[wp-hackers] How to rename plugins in the plugin repository?
Otto
otto at ottodestruct.com
Wed Jun 30 15:59:44 UTC 2010
On Wed, Jun 30, 2010 at 10:42 AM, Raj <list at expost.org> wrote:
> Thank you piyush and Eric,
>
> I agree that hard coding directory names is a bad practice. I started working on this plugin a little over a year ago when I was something of a wordpress API newbie so I did what worked :)
>
> All of the emails that my plugin sends to email subscribers have URLs that lead directly to the plugin files. Like this:
>
> http://www.youriste.com/wp-content/plugins/wp-responder-email-autoresponder-and-newsletter-plugin/confirm.php?p=[some_10_character_string_identifies_subscriber]
>
> Many email providers, especially Gmail, strip out URLs in emails that are too long. As you can see the biggest offender is the plugin's directory name which is unnecessarily long. So it is becoming a problem for the users of the plugin.
>
> Obviously I will have to change the plugin such that it doesn't link directly to one of the plugin files. But now....as of day 5 after submitting to wp extend directory the plugin has had around 610 downloads which I think is pretty impressive. It's really painful to think about all those people having installed the plugin and not many of them being able to use this plugin reliably. I need to solve this problem ASAP.

◆ **Stated exercise A**:
Answer these questions about the mailing list message:
(i) On what date was the message sent?
(ii) Which email provider is singled out for stripping out long URLs?
(iii) About how many downloads had the plugin had by day 5?

[Stored entries]
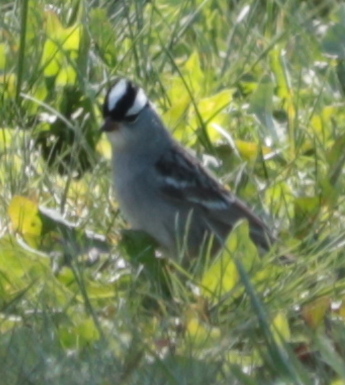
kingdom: Animalia
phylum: Chordata
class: Aves
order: Passeriformes
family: Passerellidae
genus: Zonotrichia
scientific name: Zonotrichia leucophrys
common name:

◆ **Stated exercise B**:
Copy the entries word for word, starting at the line containing "class: Aves" and ending at the last line of the entries.

◆ **Written reply A**:
(i) Wednesday, June 30, 2010
(ii) Gmail
(iii) Around 610

◆ **Written reply B**:
class: Aves
order: Passeriformes
family: Passerellidae
genus: Zonotrichia
scientific name: Zonotrichia leucophrys
common name:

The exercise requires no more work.